Start of Extract provided
This Valley Life: Student speakers advocate for change
Earlier this week, Dublin High School senior Annie Arcuri stood in front of more than 90 people at a regional Rotary breakfast in Livermore and shared a story about her older brother, Louis. “I lost my older brother to schizophrenia,” she said into the microphone, stepping away from the safety of the lectern. “He had been a straight-A student, a star athlete, but he became lost to an illness that no one wants to talk about.” Arcuri, who was competing with five other local high school students in the Rotary’s annual speech contest, encouraged her listeners to recognize that schizophrenia is a mental illness that needs treatment just like any other medical condition.
“Years ago, some people would point and laugh at disabled people,” she said in an interview after the contest. “We don’t do that anymore, and we shouldn’t be labeling people with mental illness as insane or keeping schizophrenia hushed up.”
Arcuri noted that 1 percent of the population will be diagnosed with schizophrenia at some point in their lives.
“This means that four students in my graduating class this year at Dublin High School will have this illness,” she said. “Think about that.”
Her speech took first place, but other students also gave exceptional speeches on topics including the need to aid homeless veterans, to find cures for cancer and AIDS, to provide scholarships that change lives, or to simply take time to perform acts of kindness.
“If every Rotarian in the world did one random act of kindness every day,” Amador Valley High School junior Jenna Martin said, “we could reach millions of people and change society, one life at a time.”
Second-place finisher, Shri Gandhi, also a junior at Amador, shared his story of helping build schools in a remote region of India when he was 8.
“I remember asking myself why we would come to this remote area where the temperature was 110 degrees,” he said. “I found my answer in the smiles of the children we were helping.”
End of Extract provided
Start of Dataset extract
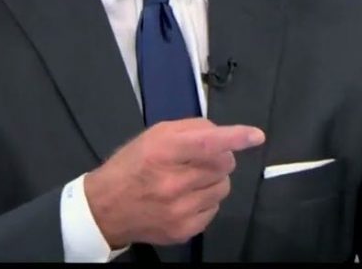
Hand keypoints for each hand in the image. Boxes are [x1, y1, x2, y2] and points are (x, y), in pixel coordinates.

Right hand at [84, 118, 264, 248]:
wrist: (105, 209)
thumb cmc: (131, 166)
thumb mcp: (153, 136)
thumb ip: (190, 129)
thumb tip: (222, 134)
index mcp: (162, 153)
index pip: (205, 144)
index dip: (234, 138)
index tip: (256, 136)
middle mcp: (172, 183)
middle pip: (224, 165)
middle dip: (220, 158)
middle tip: (201, 159)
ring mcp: (179, 211)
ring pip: (223, 188)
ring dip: (214, 180)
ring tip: (191, 180)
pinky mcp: (184, 231)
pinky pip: (214, 209)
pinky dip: (206, 201)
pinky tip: (186, 198)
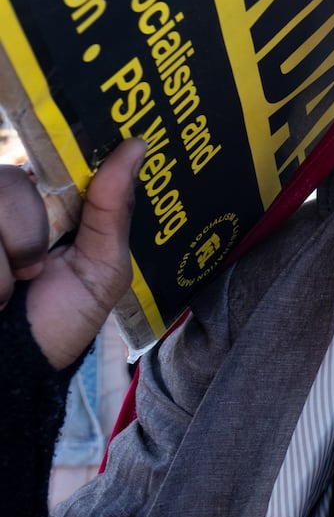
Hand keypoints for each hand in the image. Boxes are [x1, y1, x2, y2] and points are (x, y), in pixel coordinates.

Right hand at [0, 139, 142, 369]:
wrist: (13, 371)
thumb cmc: (58, 320)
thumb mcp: (102, 268)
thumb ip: (114, 207)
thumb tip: (136, 145)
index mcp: (38, 200)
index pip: (40, 159)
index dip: (52, 177)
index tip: (62, 219)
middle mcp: (0, 204)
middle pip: (8, 180)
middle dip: (27, 233)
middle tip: (34, 271)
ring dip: (2, 265)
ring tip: (9, 290)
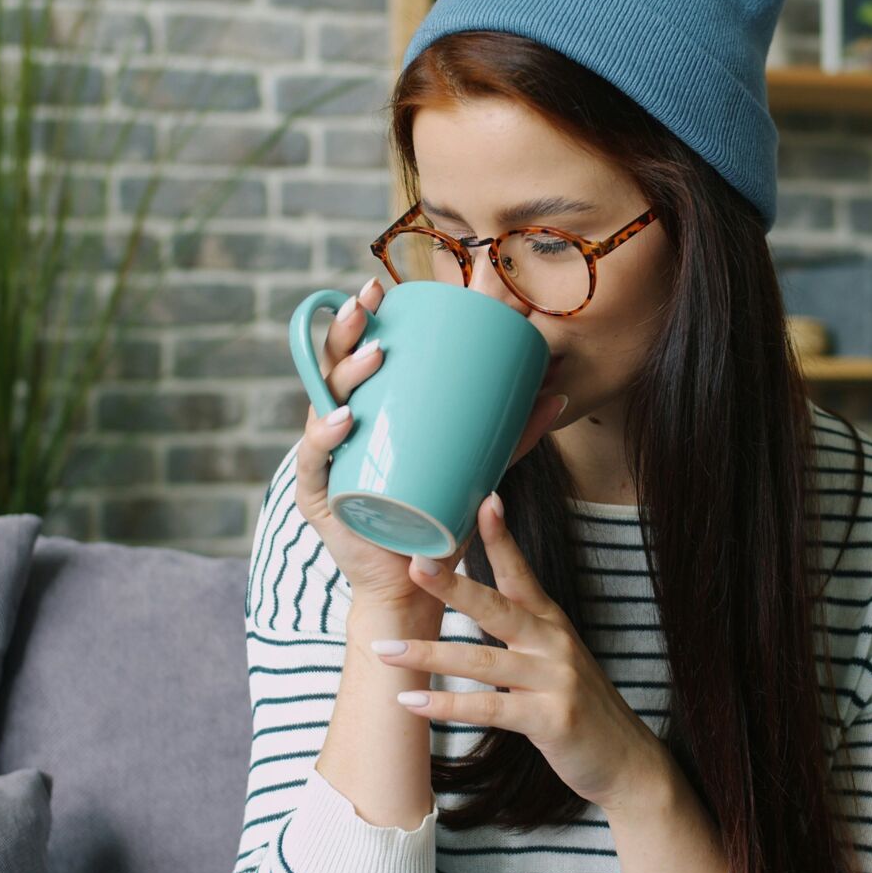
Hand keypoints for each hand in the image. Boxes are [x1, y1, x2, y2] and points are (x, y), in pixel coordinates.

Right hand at [295, 277, 569, 611]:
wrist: (413, 583)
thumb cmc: (439, 521)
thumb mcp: (477, 470)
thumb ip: (512, 437)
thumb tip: (557, 395)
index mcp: (365, 414)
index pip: (353, 358)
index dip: (357, 321)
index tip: (377, 289)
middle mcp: (336, 431)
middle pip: (329, 371)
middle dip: (343, 333)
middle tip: (367, 307)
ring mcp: (324, 462)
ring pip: (318, 407)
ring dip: (343, 376)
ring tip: (375, 356)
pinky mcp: (319, 498)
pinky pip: (314, 462)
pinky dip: (325, 438)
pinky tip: (346, 420)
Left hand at [368, 491, 665, 811]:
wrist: (625, 758)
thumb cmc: (577, 702)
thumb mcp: (554, 656)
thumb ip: (519, 630)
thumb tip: (471, 601)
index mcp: (549, 621)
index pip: (520, 572)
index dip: (502, 537)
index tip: (486, 501)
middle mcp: (552, 642)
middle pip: (495, 607)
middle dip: (452, 585)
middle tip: (415, 564)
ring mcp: (553, 680)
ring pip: (480, 661)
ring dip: (428, 655)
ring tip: (385, 650)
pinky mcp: (549, 719)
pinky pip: (489, 708)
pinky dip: (446, 706)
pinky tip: (411, 703)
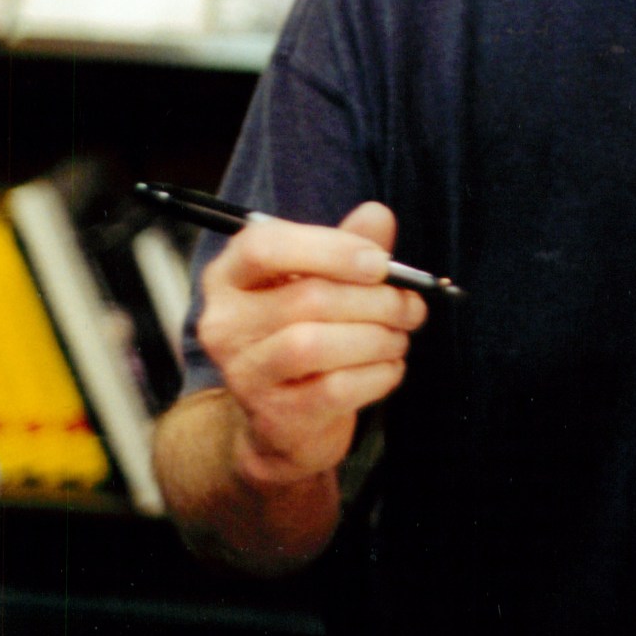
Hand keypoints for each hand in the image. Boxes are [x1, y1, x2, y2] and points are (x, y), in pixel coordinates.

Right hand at [196, 201, 427, 488]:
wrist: (283, 419)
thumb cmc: (303, 331)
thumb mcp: (321, 279)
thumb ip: (348, 244)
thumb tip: (377, 216)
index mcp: (229, 276)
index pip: (264, 246)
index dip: (330, 249)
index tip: (380, 262)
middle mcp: (224, 323)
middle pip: (305, 298)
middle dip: (374, 300)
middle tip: (411, 306)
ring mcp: (243, 373)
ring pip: (314, 345)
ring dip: (376, 338)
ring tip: (400, 336)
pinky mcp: (272, 416)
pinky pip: (334, 389)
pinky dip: (376, 375)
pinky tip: (391, 367)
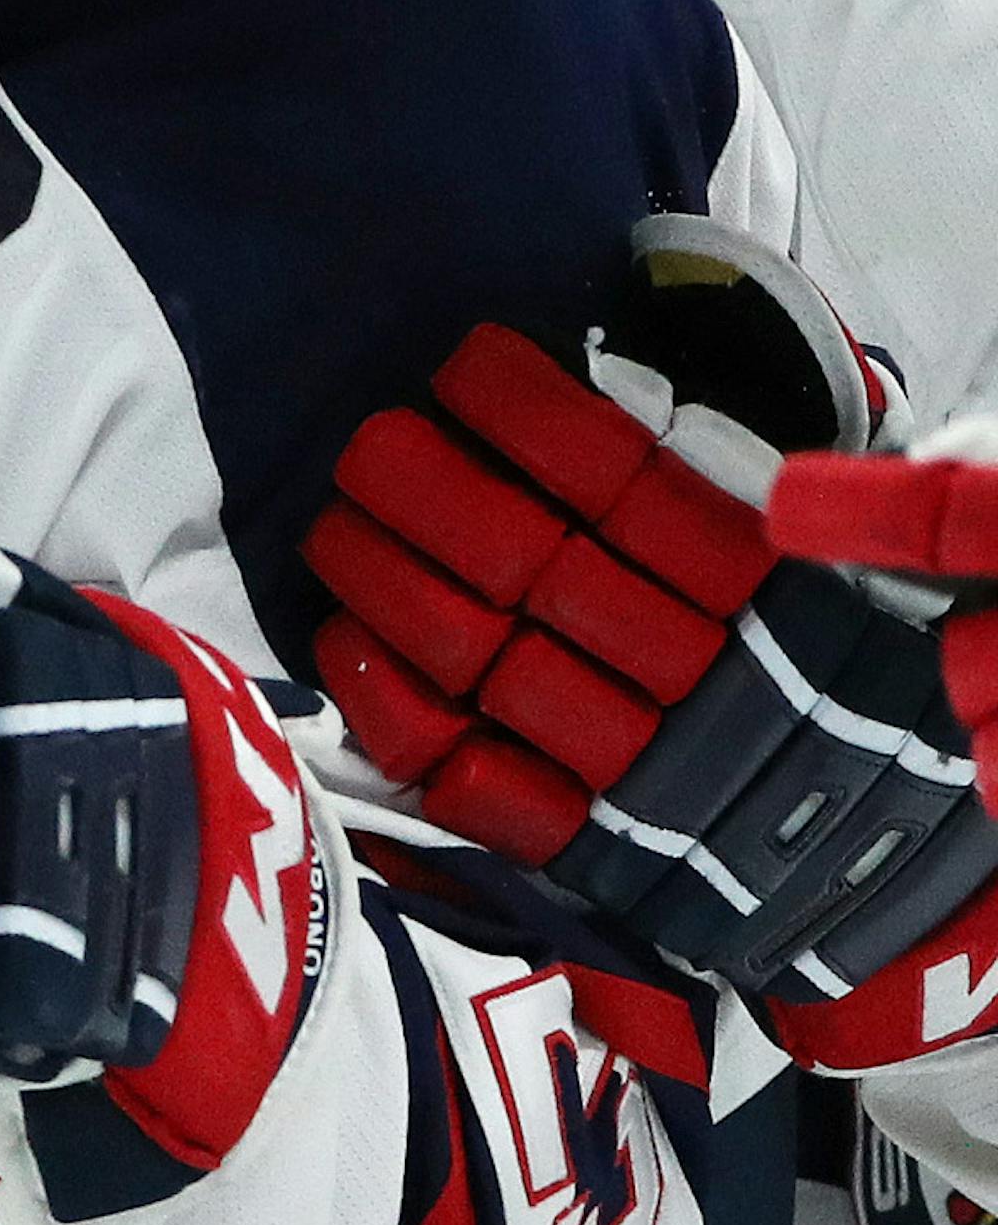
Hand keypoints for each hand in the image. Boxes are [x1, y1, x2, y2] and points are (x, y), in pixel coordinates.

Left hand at [304, 216, 997, 1067]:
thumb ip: (728, 458)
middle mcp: (689, 668)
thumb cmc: (830, 664)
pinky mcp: (589, 847)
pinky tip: (346, 643)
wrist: (887, 857)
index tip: (462, 366)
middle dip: (418, 488)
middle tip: (370, 446)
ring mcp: (633, 765)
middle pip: (517, 559)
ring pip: (473, 654)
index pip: (611, 471)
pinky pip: (465, 773)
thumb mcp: (812, 544)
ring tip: (337, 526)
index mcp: (752, 581)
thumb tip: (615, 367)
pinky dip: (389, 707)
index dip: (520, 411)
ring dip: (380, 579)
End of Dataset extract
** Work instruction 1 **
Name every person the article on the Rotary speech contest identifies by name.
** Work instruction 2 **
Continue the article on the Rotary speech contest from where it stops.
The listing above is separate material, unconnected to the article on the Rotary speech contest.

** Response 1 **
Annie Arcuri, Louis, Jenna Martin, Shri Gandhi

** Response 2 **
Competing with Arcuri, Martin and Gandhi were Neema Monfared of Foothill High School, Luke Lalor of Livermore High and Melody Molander of Granada High.
All six had previously taken first place in a speech contest at the six individual Rotary clubs in the Tri-Valley.With Arcuri’s first-place regional win, she advances to the district competition April 7 in San Jose. That winner will receive $1,000.
While each contestant gave effective speeches, judges found Arcuri’s message and delivery the most compelling. Afterward, she spoke of her brother, who was 24 when he ended his life.
“My brother didn’t commit suicide in the usual sense,” Arcuri said. “He hadn’t been depressed or thinking about taking his life.”
She explained that Louis often heard voices in his mind, and that he was an impulsive person who obsessed about religion. At one point, for six months he received successful treatment and returned to college, but he soon fell victim again to the illness.
Arcuri recalled that one night, in an effort to fend off evil, he stayed overnight in a church. Both she and her mother, Katy, who was with her at the contest, say these voices instructed Louis to take impulsive action that caused his death in October 2008.
Arcuri’s message is simple: Mental illness is treatable, and it’s a condition from which no one should ever again have to die.